= Healthcare in Northamptonshire =

Healthcare in Northamptonshire was the responsibility of Northamptonshire Clinical Commissioning Group until July 2022, with some involvement of Cambridgeshire and Peterborough CCG.

==History==
From 1947 to 1974 NHS services in Northamptonshire were managed by the Oxford Regional Hospital Board. In 1974 the boards were abolished and replaced by regional health authorities. Northamptonshire came under the Oxford RHA. Regions were reorganised in 1996 and Northamptonshire came under the Anglia and Oxford Regional Health Authority. From 1974 there was one area health authority covering the county. From 1982 there were two district health authorities, Kettering and Northampton, but they were merged in 1993. Three primary care trusts were established in the county in 2002: Daventry and South Northamptonshire PCT, Northampton Teaching PCT and Northamptonshire Heartlands PCT. They were merged into Northamptonshire Teaching PCT in 2006. They were managed by the Leicestershire, Northamptonshire and Rutland Strategic Health Authority which was merged into NHS East Midlands in 2006.

==Sustainability and transformation plans==

Northamptonshire formed a sustainability and transformation plan area in March 2016 with John Wardell, the Accountable Officer of Nene Clinical Commissioning Group, as its leader In May 2018 the partnership, which had been rated “in need of improvement” by NHS England in 2017, produced a list of “helpful” and “unhelpful” behaviours for its board members and planned to hold a “reconciliation event” hoping to override all individual or organisational self-interest.
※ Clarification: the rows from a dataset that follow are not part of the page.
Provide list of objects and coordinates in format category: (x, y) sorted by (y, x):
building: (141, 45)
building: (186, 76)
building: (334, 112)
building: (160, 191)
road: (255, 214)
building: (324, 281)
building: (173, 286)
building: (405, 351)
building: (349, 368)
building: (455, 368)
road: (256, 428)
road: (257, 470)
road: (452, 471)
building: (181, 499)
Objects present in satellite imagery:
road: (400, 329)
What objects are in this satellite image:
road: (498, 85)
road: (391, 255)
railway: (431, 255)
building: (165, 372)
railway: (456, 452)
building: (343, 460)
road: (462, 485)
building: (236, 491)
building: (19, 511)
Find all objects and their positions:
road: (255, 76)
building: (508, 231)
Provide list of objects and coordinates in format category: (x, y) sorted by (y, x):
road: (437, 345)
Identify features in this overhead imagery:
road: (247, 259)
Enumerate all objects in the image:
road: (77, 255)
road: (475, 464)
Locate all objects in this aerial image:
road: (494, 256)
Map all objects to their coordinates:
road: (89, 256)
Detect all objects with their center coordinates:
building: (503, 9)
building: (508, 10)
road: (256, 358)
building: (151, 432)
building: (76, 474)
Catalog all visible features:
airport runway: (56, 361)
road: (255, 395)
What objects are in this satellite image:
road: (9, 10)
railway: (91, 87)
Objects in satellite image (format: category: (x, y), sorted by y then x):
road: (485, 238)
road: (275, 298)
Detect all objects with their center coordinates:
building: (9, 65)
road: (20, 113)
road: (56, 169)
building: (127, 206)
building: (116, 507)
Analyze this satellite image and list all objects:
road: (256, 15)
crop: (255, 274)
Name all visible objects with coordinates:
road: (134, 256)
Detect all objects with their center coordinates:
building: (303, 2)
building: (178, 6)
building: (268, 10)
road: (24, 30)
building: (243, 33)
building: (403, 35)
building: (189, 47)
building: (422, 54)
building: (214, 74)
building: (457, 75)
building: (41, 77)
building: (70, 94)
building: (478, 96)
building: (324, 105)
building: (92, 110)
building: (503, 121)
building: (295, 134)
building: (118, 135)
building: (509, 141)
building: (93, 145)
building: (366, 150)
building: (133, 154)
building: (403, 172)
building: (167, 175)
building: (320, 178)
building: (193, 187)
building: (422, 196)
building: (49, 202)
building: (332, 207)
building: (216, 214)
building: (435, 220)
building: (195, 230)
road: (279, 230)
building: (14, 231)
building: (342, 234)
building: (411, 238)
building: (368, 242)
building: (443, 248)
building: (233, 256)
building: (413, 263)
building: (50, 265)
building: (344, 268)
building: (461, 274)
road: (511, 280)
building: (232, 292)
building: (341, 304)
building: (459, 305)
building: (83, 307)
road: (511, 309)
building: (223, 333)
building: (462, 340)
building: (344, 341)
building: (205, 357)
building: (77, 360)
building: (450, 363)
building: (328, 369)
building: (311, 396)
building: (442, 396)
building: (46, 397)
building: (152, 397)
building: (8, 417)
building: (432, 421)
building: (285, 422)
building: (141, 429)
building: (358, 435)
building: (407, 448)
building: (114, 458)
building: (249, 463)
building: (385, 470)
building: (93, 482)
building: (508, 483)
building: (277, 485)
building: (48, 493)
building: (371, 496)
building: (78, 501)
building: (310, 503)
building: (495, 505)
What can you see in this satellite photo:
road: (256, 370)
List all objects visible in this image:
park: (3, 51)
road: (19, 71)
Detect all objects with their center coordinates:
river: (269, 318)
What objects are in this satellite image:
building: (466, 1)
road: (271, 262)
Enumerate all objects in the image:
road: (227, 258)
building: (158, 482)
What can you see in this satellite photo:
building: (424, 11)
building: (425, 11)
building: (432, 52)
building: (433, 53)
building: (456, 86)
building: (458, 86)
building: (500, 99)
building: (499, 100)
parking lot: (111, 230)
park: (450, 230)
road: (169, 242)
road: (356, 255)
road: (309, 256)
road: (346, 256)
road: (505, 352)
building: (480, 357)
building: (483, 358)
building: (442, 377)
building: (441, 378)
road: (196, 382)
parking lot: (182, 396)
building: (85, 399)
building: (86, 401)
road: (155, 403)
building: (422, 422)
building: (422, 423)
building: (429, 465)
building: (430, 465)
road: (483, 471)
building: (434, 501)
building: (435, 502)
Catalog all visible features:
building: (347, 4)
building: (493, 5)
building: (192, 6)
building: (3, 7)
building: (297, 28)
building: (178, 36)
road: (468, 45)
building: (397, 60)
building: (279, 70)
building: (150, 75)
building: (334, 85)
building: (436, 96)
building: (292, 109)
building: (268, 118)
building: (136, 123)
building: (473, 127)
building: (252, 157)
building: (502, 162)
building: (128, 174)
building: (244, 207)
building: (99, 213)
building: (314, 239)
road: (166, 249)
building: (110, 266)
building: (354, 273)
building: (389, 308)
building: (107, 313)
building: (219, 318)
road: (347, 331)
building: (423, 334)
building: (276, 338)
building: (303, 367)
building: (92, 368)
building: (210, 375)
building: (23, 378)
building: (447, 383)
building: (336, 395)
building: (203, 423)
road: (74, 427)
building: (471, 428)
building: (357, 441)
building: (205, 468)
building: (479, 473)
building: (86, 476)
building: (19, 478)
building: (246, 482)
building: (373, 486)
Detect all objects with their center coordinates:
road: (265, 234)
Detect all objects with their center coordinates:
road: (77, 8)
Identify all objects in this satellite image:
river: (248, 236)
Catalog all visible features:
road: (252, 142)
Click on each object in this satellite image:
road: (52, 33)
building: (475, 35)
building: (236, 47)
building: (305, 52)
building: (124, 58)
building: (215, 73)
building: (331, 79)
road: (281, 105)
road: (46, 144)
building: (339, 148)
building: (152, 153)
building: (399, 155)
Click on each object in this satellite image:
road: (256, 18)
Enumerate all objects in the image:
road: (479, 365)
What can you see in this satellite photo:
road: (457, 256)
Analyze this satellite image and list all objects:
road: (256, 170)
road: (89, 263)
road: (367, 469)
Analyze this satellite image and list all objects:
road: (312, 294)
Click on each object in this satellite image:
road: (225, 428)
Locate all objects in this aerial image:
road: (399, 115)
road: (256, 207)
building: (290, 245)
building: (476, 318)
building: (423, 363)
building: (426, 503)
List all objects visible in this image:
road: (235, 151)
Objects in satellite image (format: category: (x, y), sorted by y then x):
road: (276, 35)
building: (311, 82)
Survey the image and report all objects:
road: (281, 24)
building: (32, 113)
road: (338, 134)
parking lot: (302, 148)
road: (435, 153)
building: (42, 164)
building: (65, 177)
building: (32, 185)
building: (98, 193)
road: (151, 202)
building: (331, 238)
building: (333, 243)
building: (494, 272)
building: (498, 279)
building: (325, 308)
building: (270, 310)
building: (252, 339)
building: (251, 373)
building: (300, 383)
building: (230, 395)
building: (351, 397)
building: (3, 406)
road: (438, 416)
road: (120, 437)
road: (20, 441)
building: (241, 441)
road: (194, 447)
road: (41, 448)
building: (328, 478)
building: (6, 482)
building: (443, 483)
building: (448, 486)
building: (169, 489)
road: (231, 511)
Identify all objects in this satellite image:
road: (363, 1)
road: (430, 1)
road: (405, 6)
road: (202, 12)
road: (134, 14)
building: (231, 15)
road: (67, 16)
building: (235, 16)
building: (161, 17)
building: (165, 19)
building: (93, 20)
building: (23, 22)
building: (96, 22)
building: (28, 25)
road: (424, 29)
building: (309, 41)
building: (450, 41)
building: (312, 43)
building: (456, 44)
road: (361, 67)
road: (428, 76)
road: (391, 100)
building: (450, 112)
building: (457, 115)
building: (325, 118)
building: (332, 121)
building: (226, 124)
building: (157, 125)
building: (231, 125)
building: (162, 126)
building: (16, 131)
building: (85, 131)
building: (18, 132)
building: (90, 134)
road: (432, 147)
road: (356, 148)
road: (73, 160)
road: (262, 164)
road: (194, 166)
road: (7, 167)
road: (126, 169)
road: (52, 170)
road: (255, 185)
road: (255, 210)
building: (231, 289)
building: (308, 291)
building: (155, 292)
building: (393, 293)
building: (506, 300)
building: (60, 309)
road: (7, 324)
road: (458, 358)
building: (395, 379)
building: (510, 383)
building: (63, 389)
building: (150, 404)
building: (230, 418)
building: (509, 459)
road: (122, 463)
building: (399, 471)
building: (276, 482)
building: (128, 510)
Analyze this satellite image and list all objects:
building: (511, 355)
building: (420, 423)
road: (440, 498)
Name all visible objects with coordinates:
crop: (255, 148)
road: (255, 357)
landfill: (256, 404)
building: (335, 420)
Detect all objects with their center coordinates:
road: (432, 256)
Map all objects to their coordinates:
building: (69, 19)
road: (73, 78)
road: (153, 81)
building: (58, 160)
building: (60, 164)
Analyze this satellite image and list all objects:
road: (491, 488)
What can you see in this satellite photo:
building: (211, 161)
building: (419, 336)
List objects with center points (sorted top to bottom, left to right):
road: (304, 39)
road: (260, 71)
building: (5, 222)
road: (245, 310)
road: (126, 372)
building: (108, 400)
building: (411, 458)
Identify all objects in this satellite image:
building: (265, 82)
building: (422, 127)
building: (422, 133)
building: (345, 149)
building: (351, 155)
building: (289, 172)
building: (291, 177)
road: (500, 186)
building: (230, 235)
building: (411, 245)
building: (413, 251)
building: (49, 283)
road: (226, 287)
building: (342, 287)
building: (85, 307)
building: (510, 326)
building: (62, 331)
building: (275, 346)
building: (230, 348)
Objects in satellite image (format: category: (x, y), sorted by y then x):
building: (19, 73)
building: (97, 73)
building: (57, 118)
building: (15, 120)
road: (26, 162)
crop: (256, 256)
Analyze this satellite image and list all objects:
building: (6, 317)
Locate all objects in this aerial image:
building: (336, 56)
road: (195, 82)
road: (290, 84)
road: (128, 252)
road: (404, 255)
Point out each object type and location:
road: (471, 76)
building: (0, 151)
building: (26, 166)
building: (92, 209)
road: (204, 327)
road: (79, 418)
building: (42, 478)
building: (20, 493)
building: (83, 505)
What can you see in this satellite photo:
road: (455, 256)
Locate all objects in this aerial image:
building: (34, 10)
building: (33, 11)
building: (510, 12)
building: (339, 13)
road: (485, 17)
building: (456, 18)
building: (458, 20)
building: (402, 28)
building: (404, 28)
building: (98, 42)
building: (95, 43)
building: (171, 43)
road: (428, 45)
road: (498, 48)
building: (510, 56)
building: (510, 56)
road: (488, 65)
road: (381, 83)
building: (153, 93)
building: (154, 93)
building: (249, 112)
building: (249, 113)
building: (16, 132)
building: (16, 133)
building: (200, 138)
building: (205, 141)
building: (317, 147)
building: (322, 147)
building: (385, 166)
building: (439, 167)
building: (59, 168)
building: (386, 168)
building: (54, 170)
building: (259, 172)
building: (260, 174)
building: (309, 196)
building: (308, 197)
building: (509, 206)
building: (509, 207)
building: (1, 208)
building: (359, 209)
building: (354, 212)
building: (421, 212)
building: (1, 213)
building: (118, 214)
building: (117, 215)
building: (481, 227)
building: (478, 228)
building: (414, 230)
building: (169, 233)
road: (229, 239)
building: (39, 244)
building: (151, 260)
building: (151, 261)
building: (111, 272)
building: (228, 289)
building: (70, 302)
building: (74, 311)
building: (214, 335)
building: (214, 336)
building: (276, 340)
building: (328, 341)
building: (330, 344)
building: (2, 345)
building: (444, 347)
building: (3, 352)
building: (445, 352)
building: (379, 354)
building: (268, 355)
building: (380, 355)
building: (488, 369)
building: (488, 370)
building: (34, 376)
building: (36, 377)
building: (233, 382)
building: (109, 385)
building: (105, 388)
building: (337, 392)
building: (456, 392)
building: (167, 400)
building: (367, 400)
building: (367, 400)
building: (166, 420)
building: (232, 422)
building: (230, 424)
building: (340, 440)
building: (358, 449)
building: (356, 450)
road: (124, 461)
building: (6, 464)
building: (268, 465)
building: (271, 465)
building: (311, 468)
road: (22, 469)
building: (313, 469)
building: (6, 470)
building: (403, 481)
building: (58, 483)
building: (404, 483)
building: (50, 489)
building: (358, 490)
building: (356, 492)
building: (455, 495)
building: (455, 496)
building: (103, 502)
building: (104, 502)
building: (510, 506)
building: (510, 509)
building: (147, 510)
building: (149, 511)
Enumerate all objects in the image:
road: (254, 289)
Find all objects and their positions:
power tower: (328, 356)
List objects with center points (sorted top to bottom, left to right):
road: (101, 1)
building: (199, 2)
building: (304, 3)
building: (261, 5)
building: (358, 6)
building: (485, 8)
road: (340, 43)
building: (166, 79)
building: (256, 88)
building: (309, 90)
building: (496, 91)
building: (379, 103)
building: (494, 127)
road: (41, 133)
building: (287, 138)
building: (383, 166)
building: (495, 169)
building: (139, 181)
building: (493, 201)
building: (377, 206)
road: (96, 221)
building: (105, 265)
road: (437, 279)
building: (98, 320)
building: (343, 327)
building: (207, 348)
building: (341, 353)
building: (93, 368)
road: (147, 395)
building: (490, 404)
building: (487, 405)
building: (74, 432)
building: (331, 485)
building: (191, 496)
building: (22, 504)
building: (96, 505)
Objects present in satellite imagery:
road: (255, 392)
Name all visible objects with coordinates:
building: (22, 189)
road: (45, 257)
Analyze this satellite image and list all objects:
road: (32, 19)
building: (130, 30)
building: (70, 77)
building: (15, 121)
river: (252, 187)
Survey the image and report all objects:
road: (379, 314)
It was unclear whether this difficulty was related to the financial difficulty of Northamptonshire County Council.

==Primary care==
Two practices in the county were in Cambridgeshire and Peterborough Clinical Commissioning Group. The remaining 74 were in Northamptonshire CCG, including Lakeside Surgery, the biggest general practice in the National Health Service with 62 partners. The CCGs were replaced by integrated care systems in July 2022.

Out-of-hours services are provided in the county by Integrated Care 24 Limited.

In July 2024, Alliance Medical and Whites Traffic Management delivered and installed the Kings Heath Community Diagnostic Centre adjacent to Kings Heath General Practice. This location provides localised access to MRI, CT, and other diagnostic scans.

==Acute services==
Kettering General Hospital NHS Foundation Trust and Northampton General Hospital NHS Trust are the main acute providers in the county.

==Mental health and community services==
Mental health and community services are provided by Northamptonshire Healthcare NHS Foundation Trust, including community nursing and therapy services.

Northamptonshire Healthcare NHS Foundation Trust in conjunction with the county council set up a new organisation, First for Wellbeing, in November 2015 to provide public health services including debt advice, smoking cessation and weight management. Badby Park is a specialist provider of care for people with long term conditions.

==Healthwatch==
There is a Healthwatch organisation in Northamptonshire.